Saved data entries

*** Begin section ***

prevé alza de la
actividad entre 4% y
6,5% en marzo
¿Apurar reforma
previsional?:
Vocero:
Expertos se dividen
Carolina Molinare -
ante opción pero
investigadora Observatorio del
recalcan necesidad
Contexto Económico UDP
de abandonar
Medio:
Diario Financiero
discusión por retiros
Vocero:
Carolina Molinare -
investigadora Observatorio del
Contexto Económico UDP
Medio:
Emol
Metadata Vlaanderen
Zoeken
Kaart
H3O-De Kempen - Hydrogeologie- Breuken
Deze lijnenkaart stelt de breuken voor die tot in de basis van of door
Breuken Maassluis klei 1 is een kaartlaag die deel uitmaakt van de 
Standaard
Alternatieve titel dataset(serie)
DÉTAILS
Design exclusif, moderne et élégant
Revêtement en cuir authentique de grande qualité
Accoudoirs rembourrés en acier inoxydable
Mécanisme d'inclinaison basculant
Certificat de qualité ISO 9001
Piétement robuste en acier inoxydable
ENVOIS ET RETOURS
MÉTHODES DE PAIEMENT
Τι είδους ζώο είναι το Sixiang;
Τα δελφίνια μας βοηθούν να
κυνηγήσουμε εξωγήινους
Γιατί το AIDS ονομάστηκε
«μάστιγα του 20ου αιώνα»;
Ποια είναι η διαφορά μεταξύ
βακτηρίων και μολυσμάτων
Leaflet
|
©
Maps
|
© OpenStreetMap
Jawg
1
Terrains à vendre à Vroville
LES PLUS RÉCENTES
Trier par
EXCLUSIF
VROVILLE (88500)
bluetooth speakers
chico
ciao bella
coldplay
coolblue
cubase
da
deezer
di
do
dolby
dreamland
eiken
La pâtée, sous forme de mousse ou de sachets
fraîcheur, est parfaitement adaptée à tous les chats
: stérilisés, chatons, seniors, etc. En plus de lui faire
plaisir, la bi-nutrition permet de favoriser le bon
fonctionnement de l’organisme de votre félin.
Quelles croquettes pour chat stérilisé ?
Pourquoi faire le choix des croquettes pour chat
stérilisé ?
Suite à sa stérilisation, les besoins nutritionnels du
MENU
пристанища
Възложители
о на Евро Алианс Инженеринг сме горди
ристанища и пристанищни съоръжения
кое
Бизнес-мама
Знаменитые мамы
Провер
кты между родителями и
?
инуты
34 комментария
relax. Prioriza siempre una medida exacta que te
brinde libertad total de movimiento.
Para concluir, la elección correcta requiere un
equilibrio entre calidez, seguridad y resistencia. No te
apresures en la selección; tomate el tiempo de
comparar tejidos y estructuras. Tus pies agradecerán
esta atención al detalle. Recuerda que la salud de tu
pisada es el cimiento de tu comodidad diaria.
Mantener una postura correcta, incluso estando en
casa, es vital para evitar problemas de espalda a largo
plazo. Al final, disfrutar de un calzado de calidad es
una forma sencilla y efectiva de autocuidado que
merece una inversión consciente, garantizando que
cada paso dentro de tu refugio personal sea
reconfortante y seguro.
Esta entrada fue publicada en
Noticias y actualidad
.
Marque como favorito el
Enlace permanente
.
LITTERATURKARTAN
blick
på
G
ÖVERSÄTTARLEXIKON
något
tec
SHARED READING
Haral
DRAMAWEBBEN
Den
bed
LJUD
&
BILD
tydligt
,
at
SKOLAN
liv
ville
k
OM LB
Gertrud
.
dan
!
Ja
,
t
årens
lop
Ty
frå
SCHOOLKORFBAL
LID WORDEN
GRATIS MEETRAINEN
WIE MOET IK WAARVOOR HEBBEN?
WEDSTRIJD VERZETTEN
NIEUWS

*** End section ***

Rewrite the material from its first line through the line containing "Design exclusif, moderne et élégant", inclusive, as a Markdown table with the columns Row and Line. Number each line and omit blank lines.

» Exercise answer
| Row | Line |
|---|---|
| 1 | prevé alza de la |
| 2 | actividad entre 4% y |
| 3 | 6,5% en marzo |
| 4 | ¿Apurar reforma |
| 5 | previsional?: |
| 6 | Vocero: |
| 7 | Expertos se dividen |
| 8 | Carolina Molinare - |
| 9 | ante opción pero |
| 10 | investigadora Observatorio del |
| 11 | recalcan necesidad |
| 12 | Contexto Económico UDP |
| 13 | de abandonar |
| 14 | Medio: |
| 15 | Diario Financiero |
| 16 | discusión por retiros |
| 17 | Vocero: |
| 18 | Carolina Molinare - |
| 19 | investigadora Observatorio del |
| 20 | Contexto Económico UDP |
| 21 | Medio: |
| 22 | Emol |
| 23 | Metadata Vlaanderen |
| 24 | Zoeken |
| 25 | Kaart |
| 26 | H3O-De Kempen - Hydrogeologie- Breuken |
| 27 | Deze lijnenkaart stelt de breuken voor die tot in de basis van of door |
| 28 | Breuken Maassluis klei 1 is een kaartlaag die deel uitmaakt van de  |
| 29 | Standaard |
| 30 | Alternatieve titel dataset(serie) |
| 31 | DÉTAILS |
| 32 | Design exclusif, moderne et élégant |